# Directions
Count the lines of the material below that contain the string "series", matching case exactly, and give only the number.

** Exercise data follows **

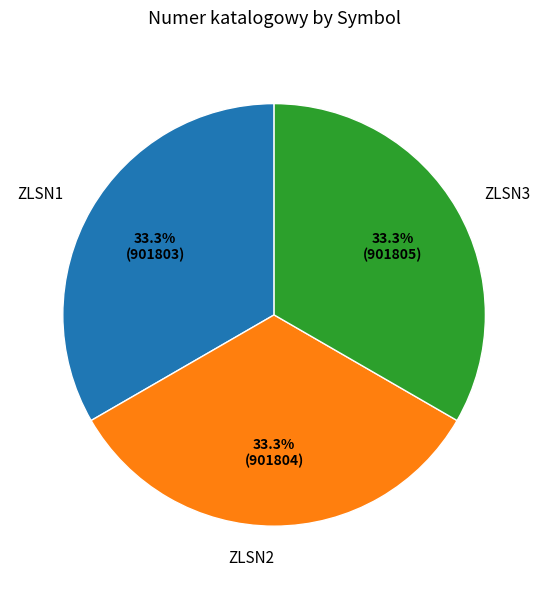

How much of the chart is everything except ZLSN3?

66.7%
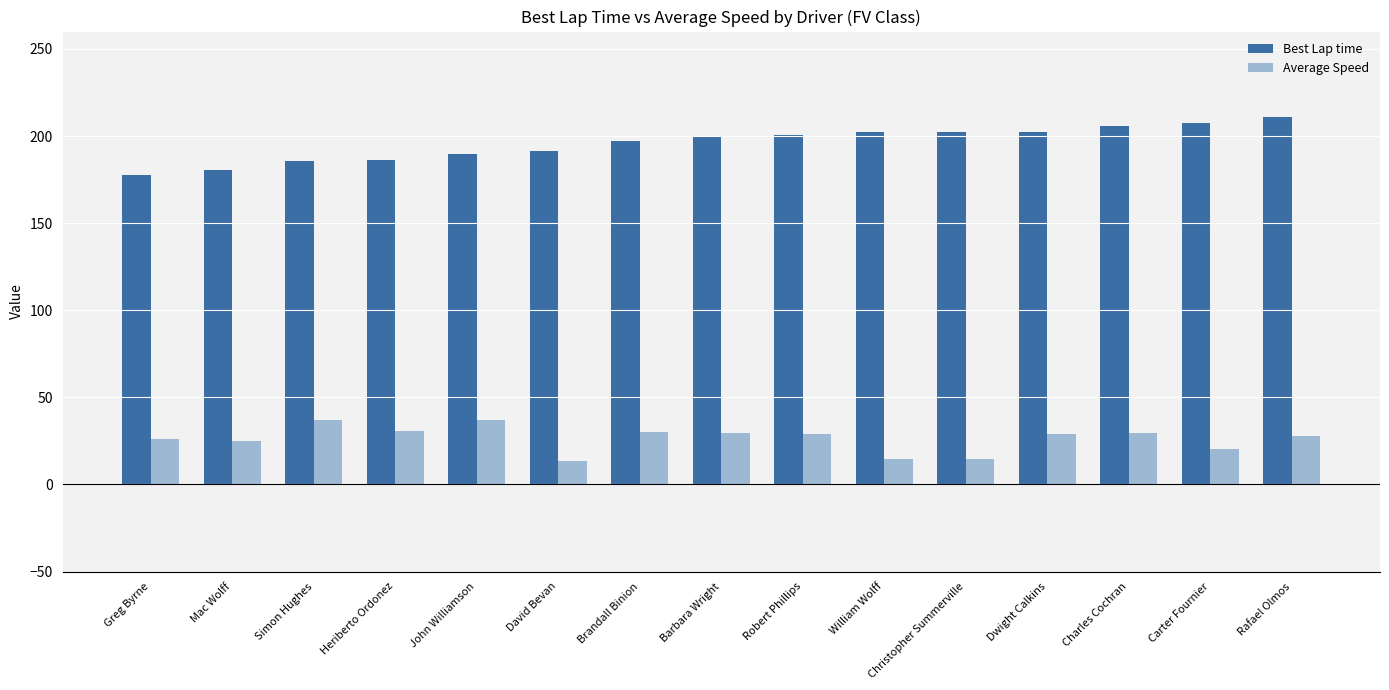

Between Simon Hughes and Dwight Calkins, which series saw the biggest shift?

Best Lap time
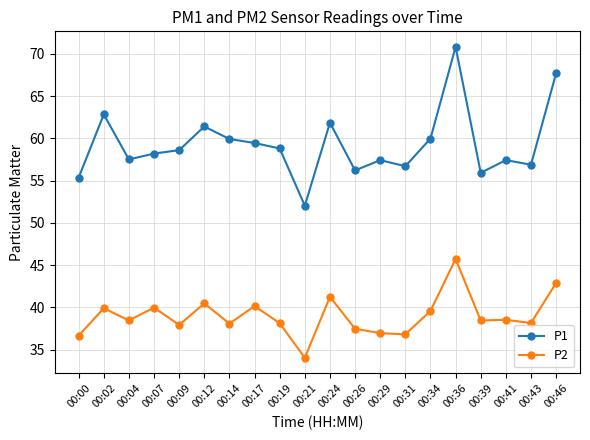

How many data points does each series have?

20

** End of Exercise data **

# Your solution
2